Mariposa ilusionada II

mariposa-azul-gNo sé si podré retomar la hilación del primer escrito “Mariposa ilusionada”. Pero heme aquí, nuevamente, frente a la pantalla de mi portátil escribiendo para ustedes.

No es que no haya podido escribir la continuación del primer escrito al siguiente día de haberlo publicado, sino, que en estos dos días he estado sumamente metido en  uno de mis pasatiempos preferidos, como es la lectura. Sí, he estado muy endulzado leyendo el contenido de un libro de un autor que en mi vida imaginé llegar a leer siquiera una de sus obras, pero bueno ahora estoy haciendolo.

El libro se llama “El canalla sentimental”. Escrito por el controvertido presentador de televisión y escritor Jaime Bayly. Soy conciente que los escritos de Bayly no son destinadao para aprender algo o para dejar alguna moraleja, pues el mismo Bayly no es un ejemplo a seguir. Eso es lo de menos. No es que me haya interesado de la noche a la mañana la grandiosa narrativa que tiene Jaime Bayly al escribir; la obra la adquirí, en primer lugar, porque no tenía el dinero suficiente como para comprarme una “buena” obra; segundo, porque esta vez quiero leer algo coloquial, algun libro que no merezca tanta concentración (y para eso son excelentes las obras de este autor peruano). Lo compré en la libreria del único centro comercial que hay en la capital de la región (Piura), luego de haberme comido un helado, y ya faltando poco tiempo para que saliera el bus que me traería de regreso a mi ciudad natal (Talara).

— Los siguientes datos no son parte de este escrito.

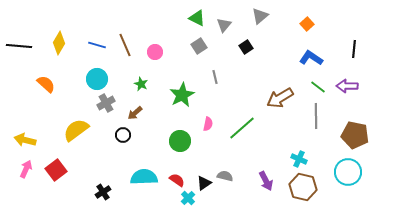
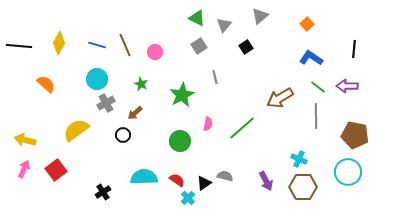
pink arrow at (26, 169): moved 2 px left
brown hexagon at (303, 187): rotated 12 degrees counterclockwise
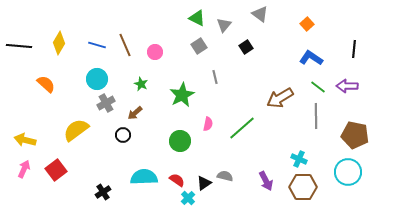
gray triangle at (260, 16): moved 2 px up; rotated 42 degrees counterclockwise
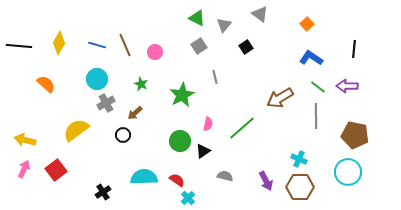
black triangle at (204, 183): moved 1 px left, 32 px up
brown hexagon at (303, 187): moved 3 px left
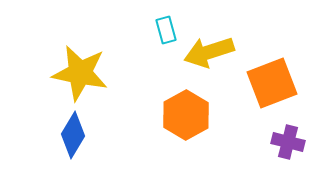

Muchos no interesa tanto el color de letra que se elija; ya sea en el mensajero, al enviar un correo electrónico, al escribir una postal o al escribir en el blog.  Hoy elegí el color rosa, no por el lado femenino que pueda yo tener, sino porque en la caratula del libro que estoy leyendo en estos días las letras son de este color y el rosado es el color que representa al amor suave, a ese amor que está naciendo como un capullo que se abre en la primavera -aunque por estos lares no se note diferencia alguna entre las cuatro estaciones-.

Volviendo al tema de las acciones espontáneas. No sé si considerarme victima de aquellos actos, pero de que he hecho cosas sin pensar las he hecho. Escarbando dentro de mi memoria viene a mi el recuerdo el mes de julio del año 2007, que fue uno de los tantos días grises que viví. A mí mis padres me dan para cancelar mes a mes la tarifa de mis estudios, ellos confian en mi y hasta ese entonces jamás les había fallado en relación a ese tema -el dinero-. Con dos mensualidades de mi Universidad pude viajar hasta Lima en bus, pagar todo lo que se paga para obtener una cita en la embajada a Estados Unidos y tener el dinero para poder trasladarme en la Lima y poder comer algo (aunque en realidad apenas comí algo, porque fui a parar a casa de una de las señoronas primas de mi papá). No es que me desagrade estar con mis primos, pero es que ellos son ¡son lo que son señores! unos engreidos que por tener dinero se creen dueños del mundo y, jamás pierden una oportunidad de fastidiarme con el, ya manoceado, tema de vivir en una provincia en vez de estar en la gran Lima. Como si Lima fuese lo mejor que tiene el Perú -pero bueno ese pueder ser otro tema para mi próximo escrito-. Mi objetivo era obtener esa visa, fue tanto mi deseo que llegué a hablar con la máxima autoridad de mi Universidad para que me abalara ante los funcionarios de aquella entidad, pero ni eso me ayudó, pues no pude viajar para los Estado Unidos (lugar donde me esperaría mi ex boricua).

Ya ven como no soy perfecto, y mucho menos me creo eso (esto va para aquellas personas que me dicen cada que pueden que en mi vinó impregnado el sello de superioridad y perfección). Soy tan humando como cualquier persona que se considera ser humano y claro, tiene corazón. Si, porque en esa experiencia que decidí yo vivir me dejé guiar por mis sentimientos, y debo reconocer que no lo pensé como es mi costumbre, ya que si lo hubiese hecho lo más seguro era que ese viaje no lo llevaría a cabo y no estuviese aquí contándolo.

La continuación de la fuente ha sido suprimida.